Data Storage: How Many Words Is A Picture Really Worth?
September 11, 2014
They say a picture is worth a thousand words. Well, it occurs to me that the worth of an image, with words as a unit of worth, is entirely quantifiable. Using simple mathematical calculations based on agreed upon definitions, I can determine exactly how many words any picture of any size is "worth."
The common points of reference are the bit and the byte. A bit is the smallest possible unit of data storage. Basically it can be described as a question of yes/no, on/off, true/false, or 1/0. A byte is precisely 8 bits. Both words and pictures (because both get stored on computers) can be quantified as a number of bits and bytes.
A single byte can be used to describe any letter (upper or lower case) or character of punctuation that is possible to be typed in your keyboard. A combination of ones and zeros with a length of 8 has (2^8) 256 possible combinations. Fifty two are used for the letters in both upper and lower case, ten for the digits, a few dozen for the punctuation marks, leaving many left over for other special characters that I'll bet you didn't even know you could type if you knew the proper combination of
functions on your keyboard. For the purpose of evaluating typing speed, it is assumed that the average word (including spaces and punctuation) is five characters long. Therefore, a word is "worth" five bytes.
The current standard in high quality digital image storage is 24 bit color. All colors are defined as the combination of 256 shades of red, 256 shades of blue, and 256 shades of green. If all three are absent (0,0,0), the color is black. If all three are fully present (256, 256, 256), the color is white. The number of colors in between (16.7 million) defines more shades than the human eye can differentiate by several orders of magnitude. So, every dot in a picture is worth 3 bytes total. The standard for high quality printed images is 300 dots per inch. So, every square inch of a picture is 300 x 300 (90,000) dots, and if each one is "worth" three bytes we have 270,000 bytes per square inch. At five bytes per word, we get 54,000 words per square inch.
Now it is a simple thing to determine how many words a picture is worth based on the size of that picture.
- Wallet Size (2" x 3") 324,000 words
- 4" x 6" 1.3 million words
- 5" x 6" 1.9 million words
- 8" x 10" 4.3 million words
So, what do we learn from this? "A Picture is Worth a Thousand Words," is a GROSS UNDERSTATEMENT.
Why is this important? This illustrates a point regarding data storage. Pictures, not text, take up the room in the hard drives and on the websites, etc.
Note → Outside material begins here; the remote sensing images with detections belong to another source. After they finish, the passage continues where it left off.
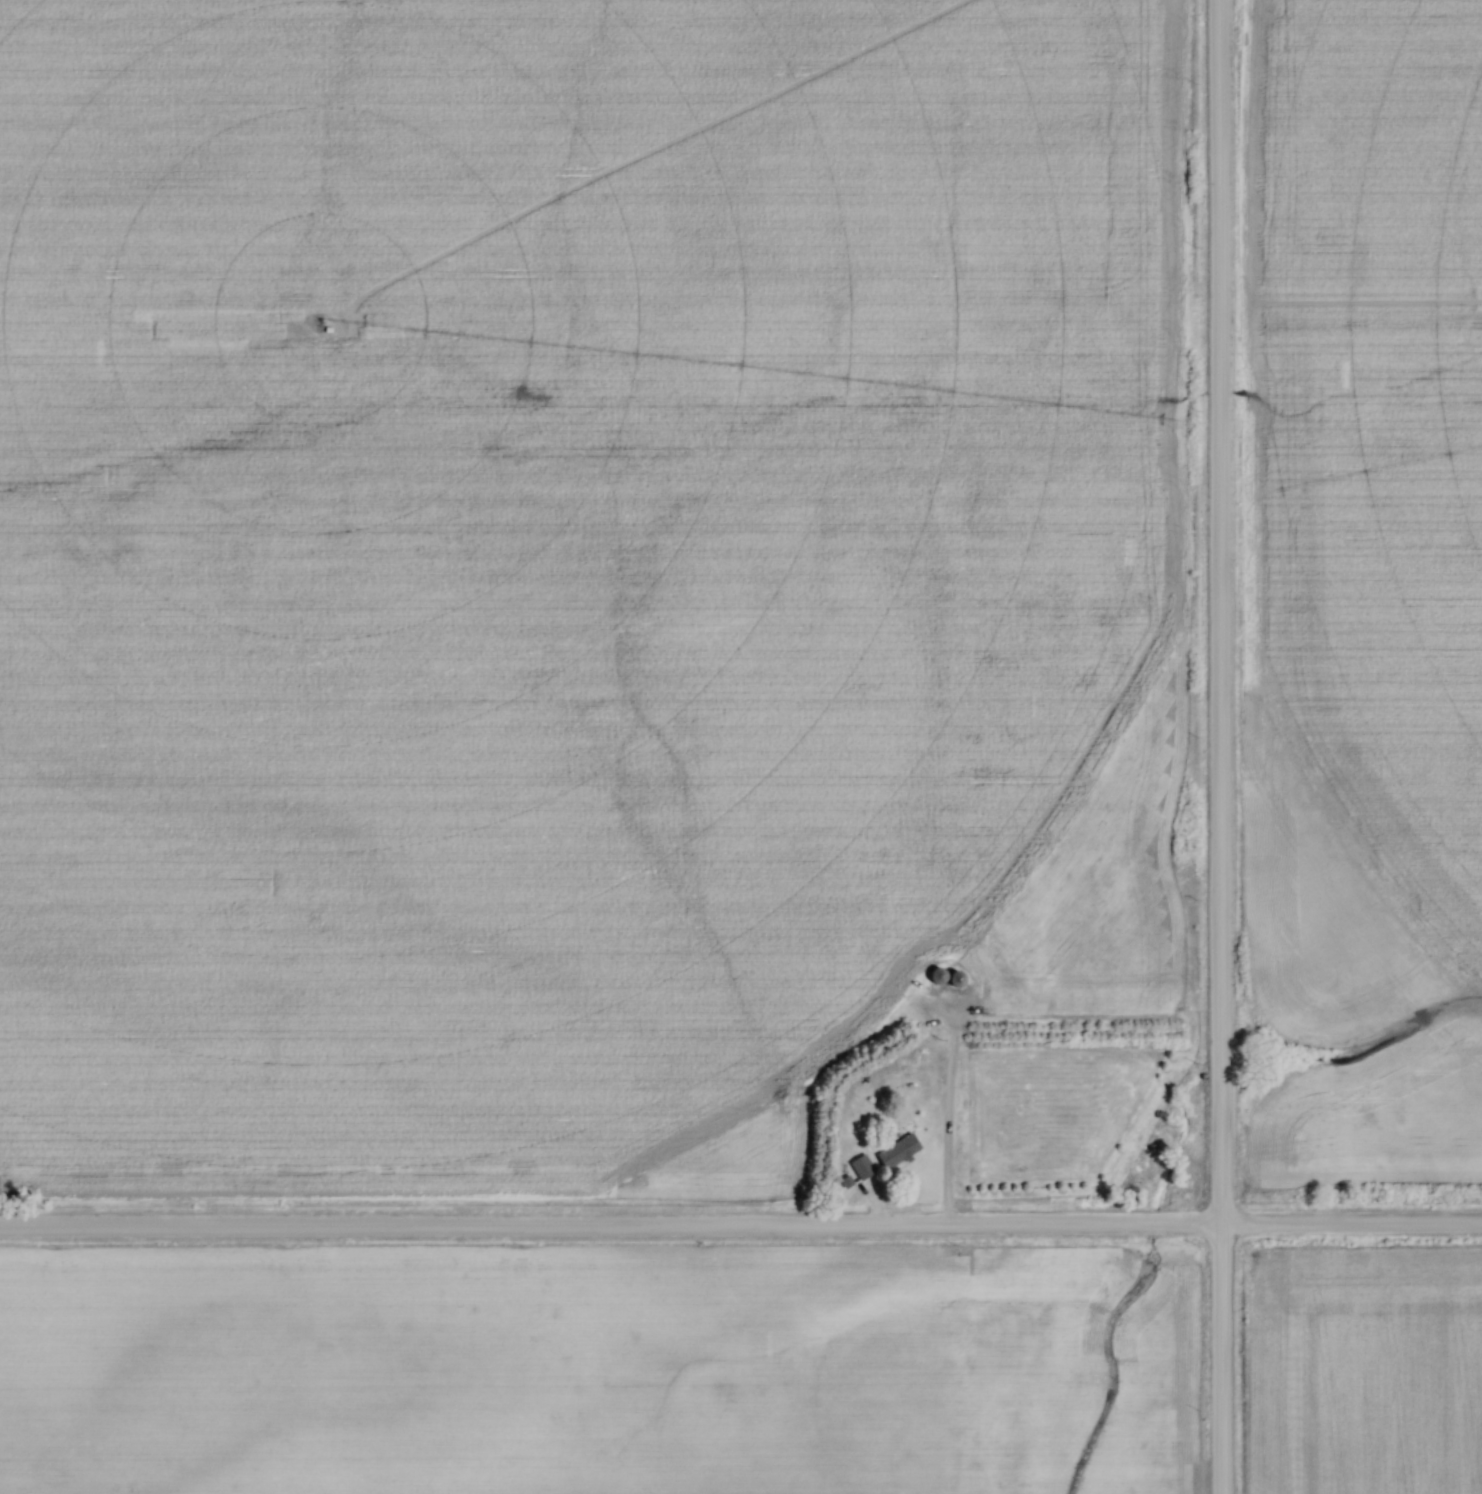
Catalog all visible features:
road: (1217, 747)
building: (954, 980)
road: (946, 1123)
building: (896, 1151)
building: (860, 1167)
road: (741, 1228)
In a loan system, one scanned image is likely to require as much if not more data storage space than all the setup and historical data that is present for the loan to which the scanned image is linked. This is not to say that your images shouldn't be scanned and stored, but it is important to understand. As your data storage needs grow, you will at least know why. It's not the daily accruals and the transaction history, and it's not the attached text documents and spread sheets. It is the scanned documents.
Author's note: If your documents are scanned in grayscale instead of color, the storage requirements are cut down by a factor of three (one byte per dot instead of three). Also, most documents are not scanned and stored at a full print resolution, and most (but not all) graphic file types use data compression algorithms (example if the next 40,000 dots are all white, it takes less data to store the fact that the next 40,000 dots are all white than to store the three bit color definition for each of the 40,000 dots). In any event, at any compression ratio, pictures will still take up more data storage space than text and numeric data.